Date of Award

12-2005

Degree Name

Doctor of Philosophy

Department

Economics

First Advisor

Dr. Wei-Chiao Huang

Second Advisor

Dr. Timothy Bartik

Third Advisor

Dr. Matthew Higgins

Abstract

This dissertation analyzes whether the Renaissance Zone (RZ) programs in the state of Michigan are effective in helping distressed urban areas. The unique ES202 data permits us to use both establishment level data and aggregated zip level data to examine the impact of RZ programs on the establishment number and the firms' employment, real wage, and life duration.
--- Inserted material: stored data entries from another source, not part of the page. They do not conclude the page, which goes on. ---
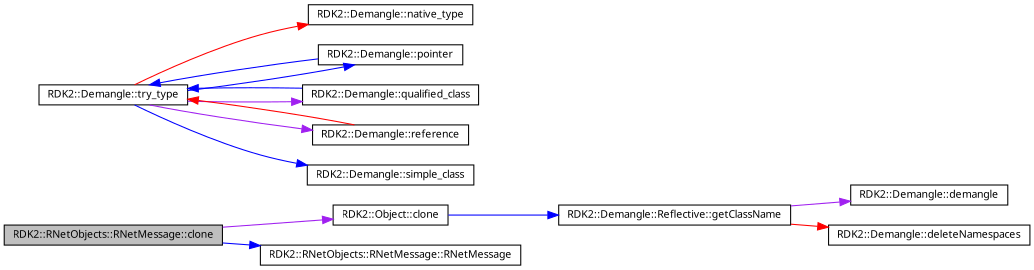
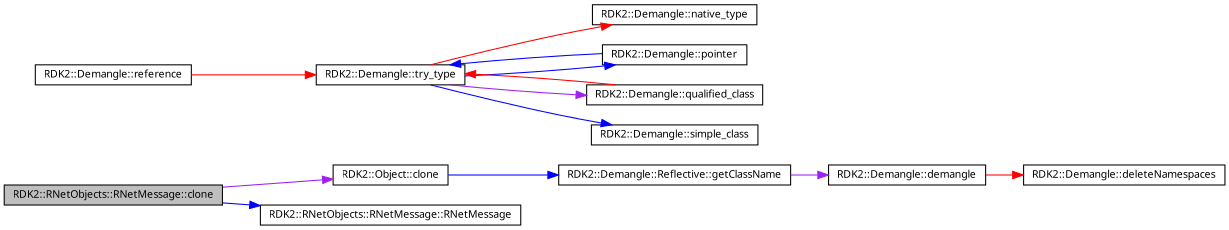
  digraph {
    rankdir=LR
    node [color=black fillcolor=white fontname="FreeSans.ttf" fontsize=10 shape=record style=filled]
    edge [color=blue fontname="FreeSans.ttf" fontsize=10 labelfontname="FreeSans.ttf" labelfontsize=10 style=solid]
    n1 [fillcolor=grey75 fontcolor=black height=0.2 label="RDK2::RNetObjects::RNetMessage::clone" width=0.4]
    n2 [height=0.2 label="RDK2::Object::clone" width=0.4]
    n3 [height=0.2 label="RDK2::RNetObjects::RNetMessage::RNetMessage" width=0.4]
    n4 [height=0.2 label="RDK2::Demangle::Reflective::getClassName" width=0.4]
    n5 [height=0.2 label="RDK2::Demangle::demangle" width=0.4]
    n6 [height=0.2 label="RDK2::Demangle::deleteNamespaces" width=0.4]
    n7 [height=0.2 label="RDK2::Demangle::try_type" width=0.4]
    n8 [height=0.2 label="RDK2::Demangle::native_type" width=0.4]
    n9 [height=0.2 label="RDK2::Demangle::pointer" width=0.4]
    n10 [height=0.2 label="RDK2::Demangle::qualified_class" width=0.4]
    n11 [height=0.2 label="RDK2::Demangle::reference" width=0.4]
    n12 [height=0.2 label="RDK2::Demangle::simple_class" width=0.4]
    n1 -> n2 [color=purple]
    n1 -> n3
    n2 -> n4
    n4 -> n5 [color=purple]
-   n4 -> n6 [color=red]
+   n5 -> n6 [color=red]
    n7 -> n8 [color=red]
    n7 -> n9
    n7 -> n10 [color=purple]
-   n7 -> n11 [color=purple]
    n7 -> n12
    n9 -> n7
-   n10 -> n7
+   n10 -> n7 [color=red]
    n11 -> n7 [color=red]
  }
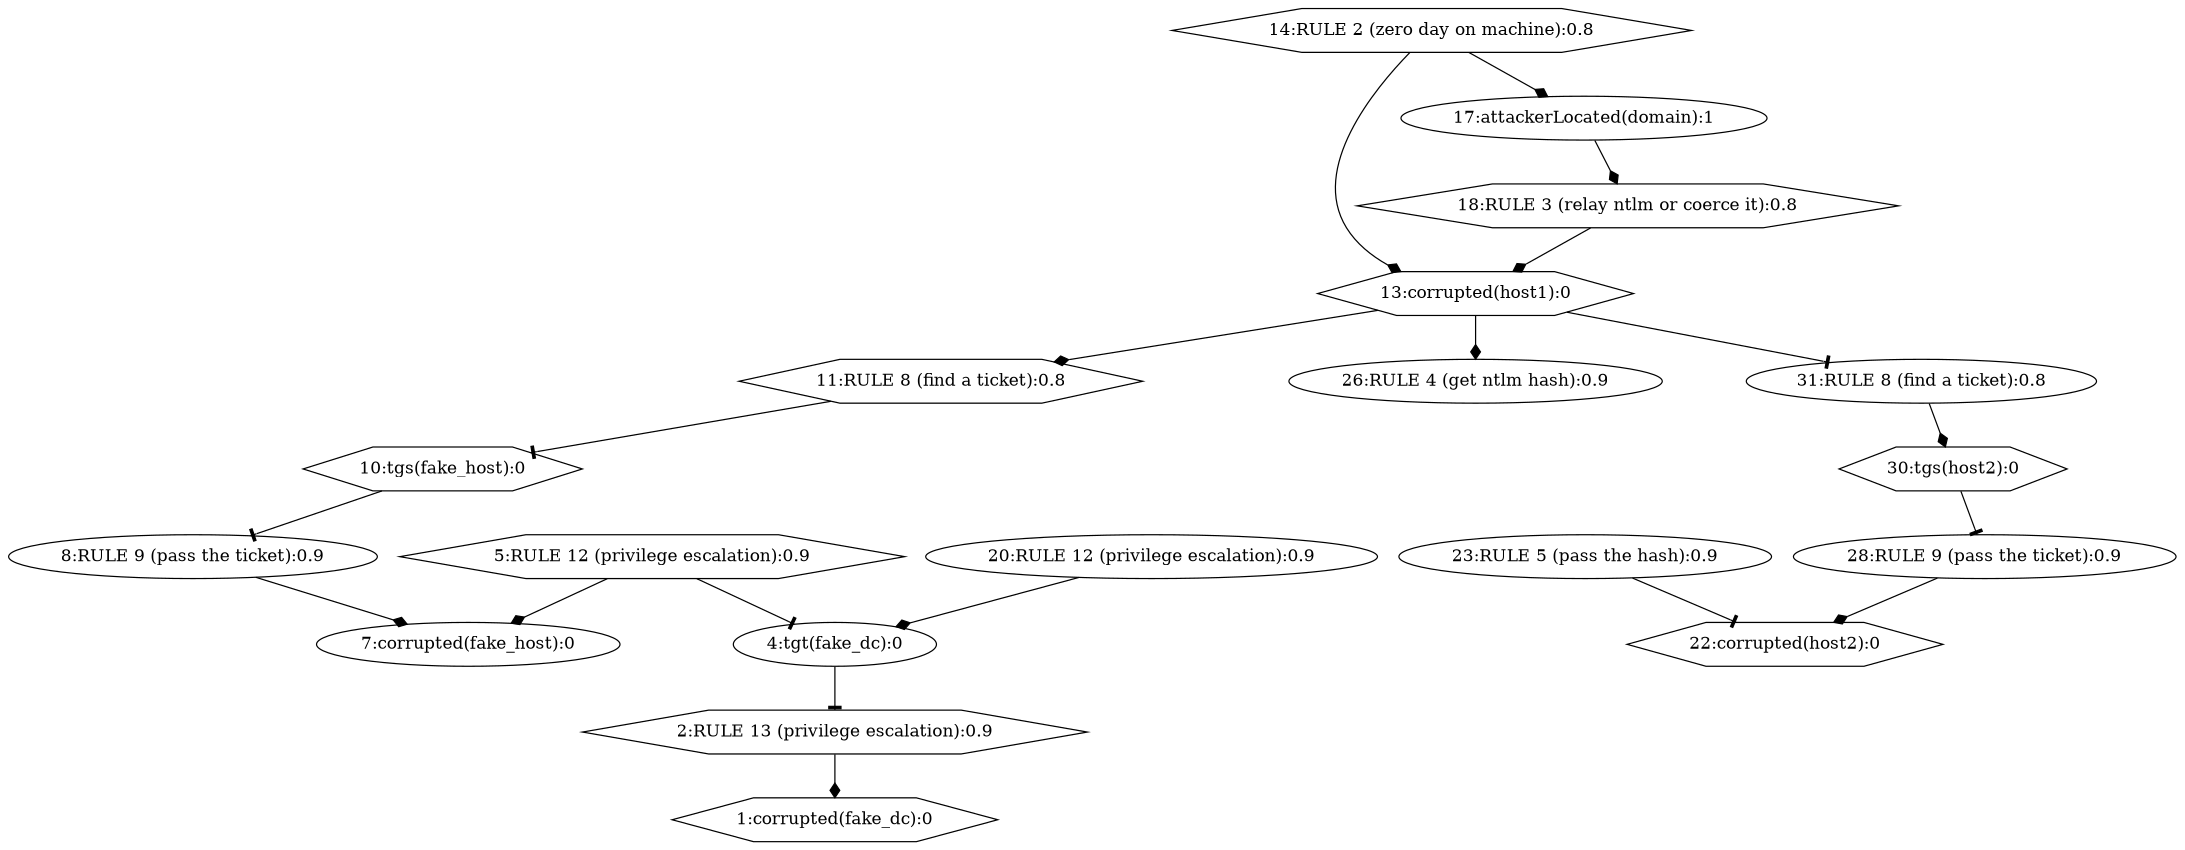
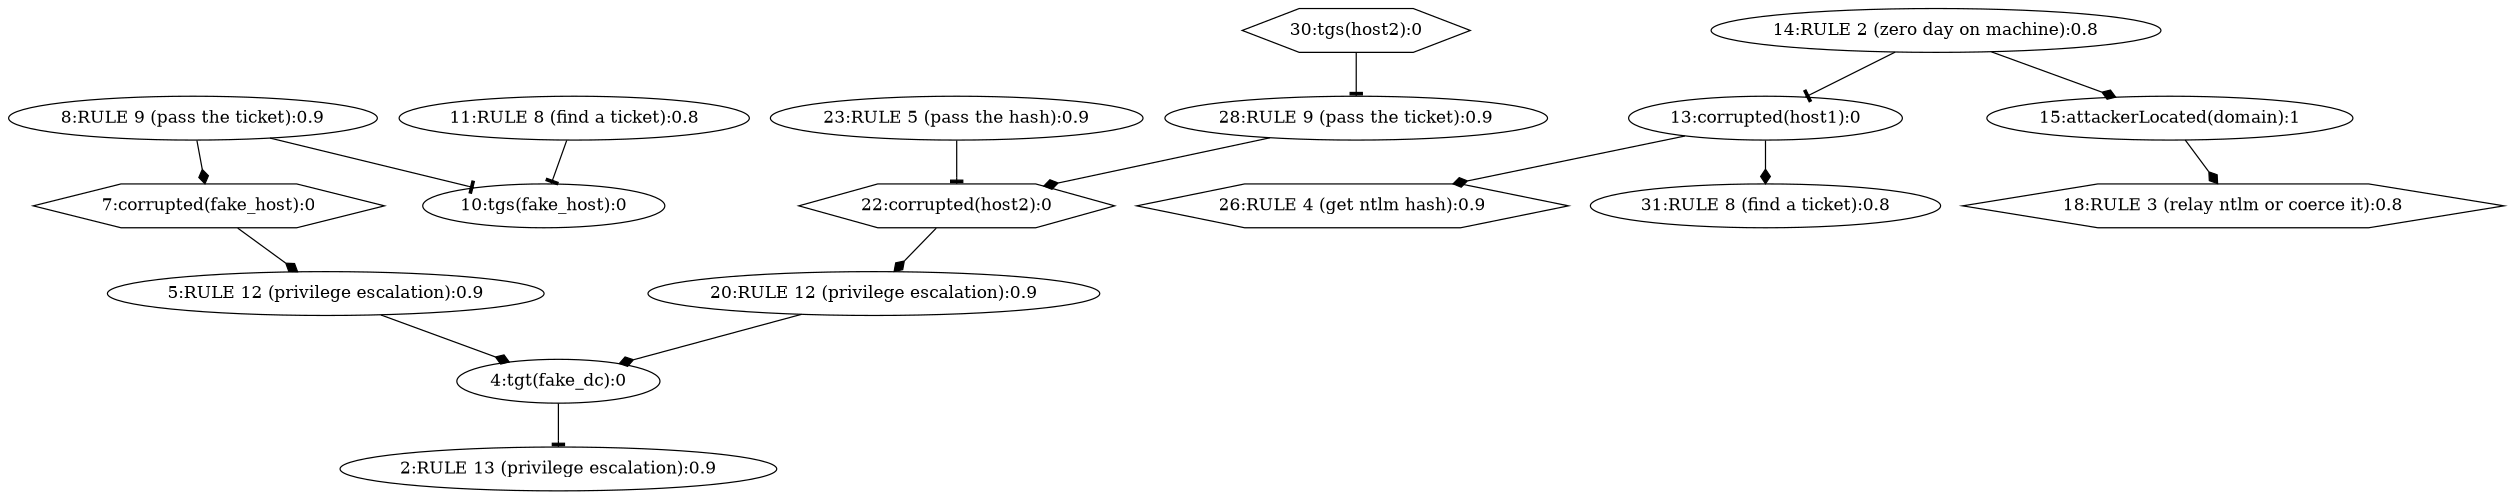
  strict digraph {
    node [CVE=null shape=ellipse]
    edge [arrowhead=diamond color=black]
-   n1 [label="1:corrupted(fake_dc):0" shape=hexagon]
-   n2 [CVE=exploit_tgt label="2:RULE 13 (privilege escalation):0.9" shape=hexagon]
+   n2 [CVE=exploit_tgt label="2:RULE 13 (privilege escalation):0.9"]
    n3 [label="4:tgt(fake_dc):0"]
-   n4 [CVE=asks_kerberos_ticket label="5:RULE 12 (privilege escalation):0.9" shape=hexagon]
-   n5 [label="7:corrupted(fake_host):0"]
+   n4 [CVE=asks_kerberos_ticket label="5:RULE 12 (privilege escalation):0.9"]
+   n5 [label="7:corrupted(fake_host):0" shape=hexagon]
    n6 [CVE=ptt label="8:RULE 9 (pass the ticket):0.9"]
-   n7 [label="10:tgs(fake_host):0" shape=hexagon]
-   n8 [CVE=tgs label="11:RULE 8 (find a ticket):0.8" shape=hexagon]
-   n9 [label="13:corrupted(host1):0" shape=hexagon]
-   n10 [CVE=ntlm_hash label="26:RULE 4 (get ntlm hash):0.9"]
+   n7 [label="10:tgs(fake_host):0"]
+   n8 [CVE=tgs label="11:RULE 8 (find a ticket):0.8"]
+   n9 [label="13:corrupted(host1):0"]
+   n10 [CVE=ntlm_hash label="26:RULE 4 (get ntlm hash):0.9" shape=hexagon]
    n11 [CVE=tgs label="31:RULE 8 (find a ticket):0.8"]
    n12 [label="30:tgs(host2):0" shape=hexagon]
-   n13 [CVE=zero_day label="14:RULE 2 (zero day on machine):0.8" shape=hexagon]
-   n14 [label="17:attackerLocated(domain):1"]
+   n13 [CVE=zero_day label="14:RULE 2 (zero day on machine):0.8"]
+   n14 [label="15:attackerLocated(domain):1"]
    n15 [CVE=relay_ntlm_bot label="18:RULE 3 (relay ntlm or coerce it):0.8" shape=hexagon]
    n16 [CVE=asks_kerberos_ticket label="20:RULE 12 (privilege escalation):0.9"]
    n17 [label="22:corrupted(host2):0" shape=hexagon]
    n18 [CVE=default_admin_pth label="23:RULE 5 (pass the hash):0.9"]
    n19 [CVE=ptt label="28:RULE 9 (pass the ticket):0.9"]
-   n2 -> n1
    n3 -> n2 [arrowhead=tee]
-   n4 -> n3 [arrowhead=tee]
-   n4 -> n5
+   n4 -> n3
+   n5 -> n4
    n6 -> n5
-   n7 -> n6 [arrowhead=tee]
+   n6 -> n7 [arrowhead=tee]
    n8 -> n7 [arrowhead=tee]
-   n9 -> n8
    n9 -> n10
-   n9 -> n11 [arrowhead=tee]
-   n11 -> n12
+   n9 -> n11
    n12 -> n19 [arrowhead=tee]
-   n13 -> n9
+   n13 -> n9 [arrowhead=tee]
    n13 -> n14
    n14 -> n15
-   n15 -> n9
    n16 -> n3
+   n17 -> n16
    n18 -> n17 [arrowhead=tee]
    n19 -> n17
  }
Based upon the presumption that different firms are sensitive to the tax incentives in different ways, this study examines the impact on all firms, on new firms, dead firms, and existing firms, on manufacturing and service firms, and on large and small firms.
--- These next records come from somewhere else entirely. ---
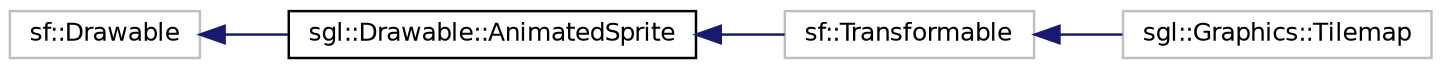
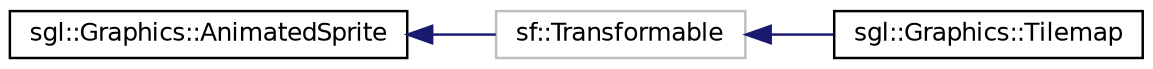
  digraph {
    rankdir=LR
    node [color=grey75 fillcolor=white fontname=Helvetica fontsize=10 shape=record style=filled]
    edge [color=midnightblue dir=back fontname=Helvetica fontsize=10 labelfontname=Helvetica labelfontsize=10 style=solid]
-   n1 [height=0.2 label="sf::Drawable" width=0.4]
-   n2 [color=black height=0.2 label="sgl::Drawable::AnimatedSprite" width=0.4]
+   n2 [color=black height=0.2 label="sgl::Graphics::AnimatedSprite" width=0.4]
    n3 [height=0.2 label="sf::Transformable" width=0.4]
-   n4 [height=0.2 label="sgl::Graphics::Tilemap" width=0.4]
-   n1 -> n2
+   n4 [color=black height=0.2 label="sgl::Graphics::Tilemap" width=0.4]
    n2 -> n3
    n3 -> n4
  }
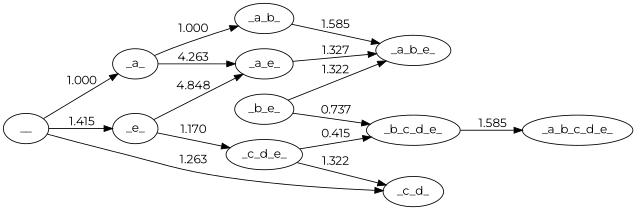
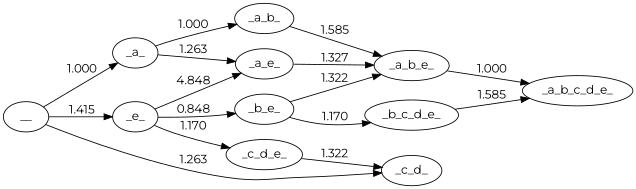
  strict digraph {
    fontname=Montserrat
    rankdir=LR
    node [fontname=Montserrat]
    edge [cost=1.0 fontname=Montserrat]
    __
    _a_
    _c_d_
    _e_
    _a_b_
    _a_e_
    _b_e_
    _c_d_e_
    _a_b_e_
    _b_c_d_e_
    _a_b_c_d_e_
    __ -> _a_ [label=" 1.000"]
    __ -> _c_d_ [cost=1.2630344058337937 label=" 1.263"]
    __ -> _e_ [cost=1.4150374992788437 label=" 1.415"]
    _a_ -> _a_b_ [label=" 1.000"]
-   _a_ -> _a_e_ [cost=1.2630344058337937 label=" 4.263"]
+   _a_ -> _a_e_ [cost=1.2630344058337937 label=" 1.263"]
    _e_ -> _a_e_ [cost=0.8479969065549501 label=" 4.848"]
+   _e_ -> _b_e_ [cost=0.8479969065549501 label=" 0.848"]
    _e_ -> _c_d_e_ [cost=1.1699250014423124 label=" 1.170"]
    _a_b_ -> _a_b_e_ [cost=1.5849625007211563 label=" 1.585"]
    _a_e_ -> _a_b_e_ [cost=1.3219280948873624 label=" 1.327"]
    _b_e_ -> _a_b_e_ [cost=1.3219280948873624 label=" 1.322"]
-   _b_e_ -> _b_c_d_e_ [cost=0.7369655941662062 label=" 0.737"]
+   _b_e_ -> _b_c_d_e_ [cost=0.7369655941662062 label=" 1.170"]
    _c_d_e_ -> _c_d_ [cost=1.3219280948873624 label=" 1.322"]
-   _c_d_e_ -> _b_c_d_e_ [cost=0.4150374992788437 label=" 0.415"]
+   _a_b_e_ -> _a_b_c_d_e_ [label=" 1.000"]
    _b_c_d_e_ -> _a_b_c_d_e_ [cost=1.5849625007211563 label=" 1.585"]
  }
Selection biases on observed and unobserved variables usually arise from compiling data to conduct program evaluation when comparing the business outcomes of zone areas due to RZ programs to those of non-zone areas or comparison areas without RZ programs. To correct for the observed selection bias and to also test if the findings are robust and consistent with different specification of the control groups, this study chooses two comparison groups, the2 nd round RZ and the propensity score picked group. To remove the possible unobserved selection bias, I apply three model specifications to the estimationof employment and real wage effects on unbalanced panel data: (1) fixed effect model, (2) random growth rate model, and (3) lagged dependent variable model, and Difference-in-Difference tests to the estimation of duration effect.
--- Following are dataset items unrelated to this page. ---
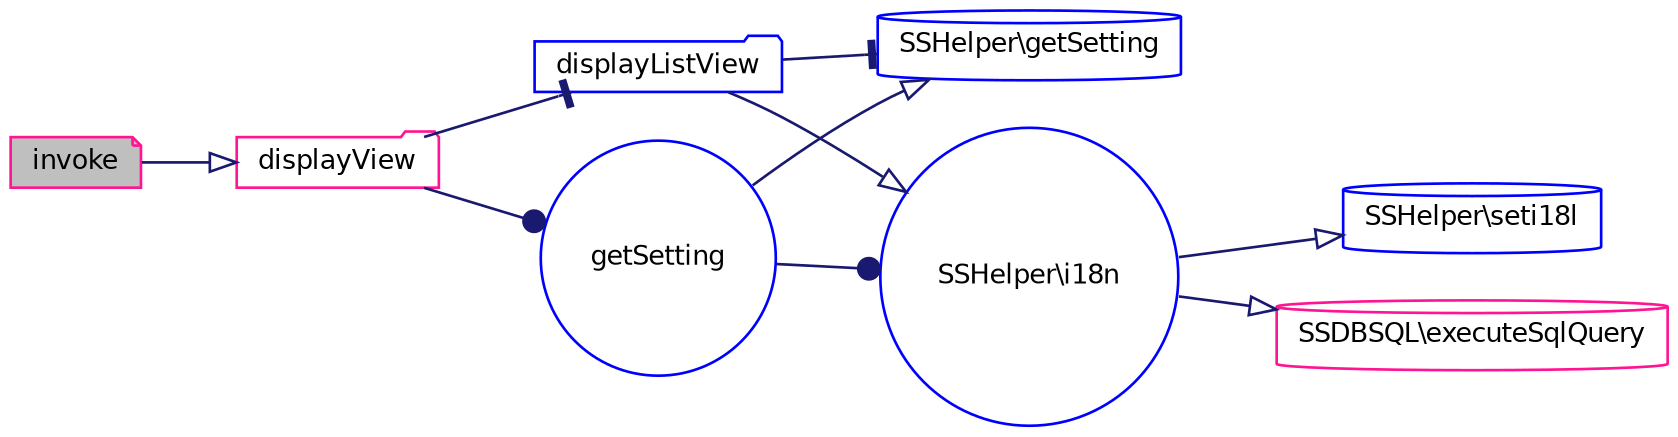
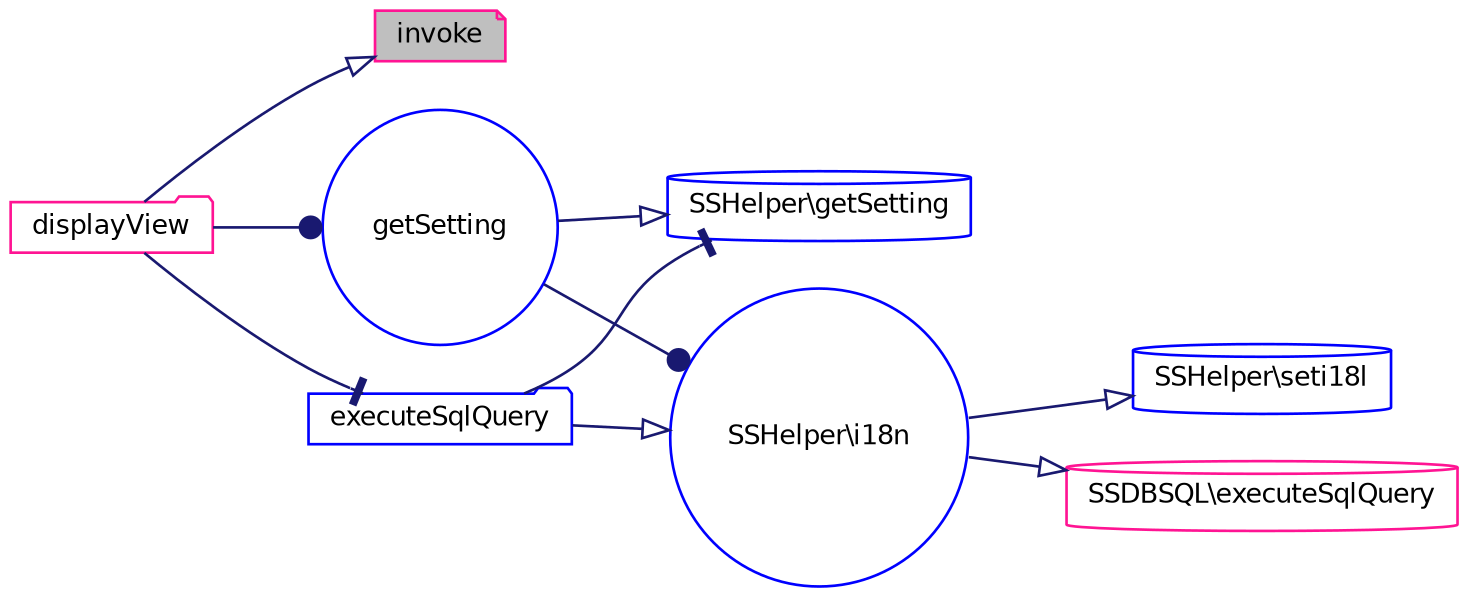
  digraph {
    rankdir=LR
    node [color=blue fillcolor=white fontname=Helvetica fontsize=10 shape=cylinder style=filled]
    edge [arrowhead=onormal color=midnightblue fontname=Helvetica fontsize=10 labelfontname=Helvetica labelfontsize=10 style=solid]
    n1 [color=deeppink fillcolor=grey75 fontcolor=black height=0.2 label=invoke shape=note width=0.4]
    n2 [color=deeppink height=0.2 label=displayView shape=folder width=0.4]
-   n3 [height=0.2 label=displayListView shape=folder width=0.4]
+   n3 [height=0.2 label=executeSqlQuery shape=folder width=0.4]
    n4 [height=0.2 label=getSetting shape=circle width=0.4]
    n5 [height=0.2 label="SSHelper\\getSetting" width=0.4]
    n6 [height=0.2 label="SSHelper\\i18n" shape=circle width=0.4]
    n7 [height=0.2 label="SSHelper\\seti18l" width=0.4]
    n8 [color=deeppink height=0.2 label="SSDBSQL\\executeSqlQuery" width=0.4]
-   n1 -> n2
+   n2 -> n1
    n2 -> n3 [arrowhead=tee]
    n2 -> n4 [arrowhead=dot]
    n3 -> n5 [arrowhead=tee]
    n3 -> n6
    n4 -> n5
    n4 -> n6 [arrowhead=dot]
    n6 -> n7
    n6 -> n8
  }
I find that RZ programs cause fewer firms to start up, and fewer firms to close down in zone areas than those firms in non-zone areas at the same time. I also find that the Renaissance Zone programs raise employment by around 9% for service firms and around 3.8% for small firms. For manufacturing firms and large firms, the employment effect of RZ programs is not significant. Contrary to its mostly positive employment effect, the RZ program appears to cause the real wage to drop by 10.8% for manufacturing firms, by 11.7% for service firms, and 6.5% for small firms. The real wage effect is not significant for all firms taken together and for large firms. It is also found that employment and real wage effects change over time for manufacturing, service, large and small firms. Finally, based upon Cox proportional hazard function estimations and Difference-in-Difference tests, it appears that RZ programs do not help firms to last longer.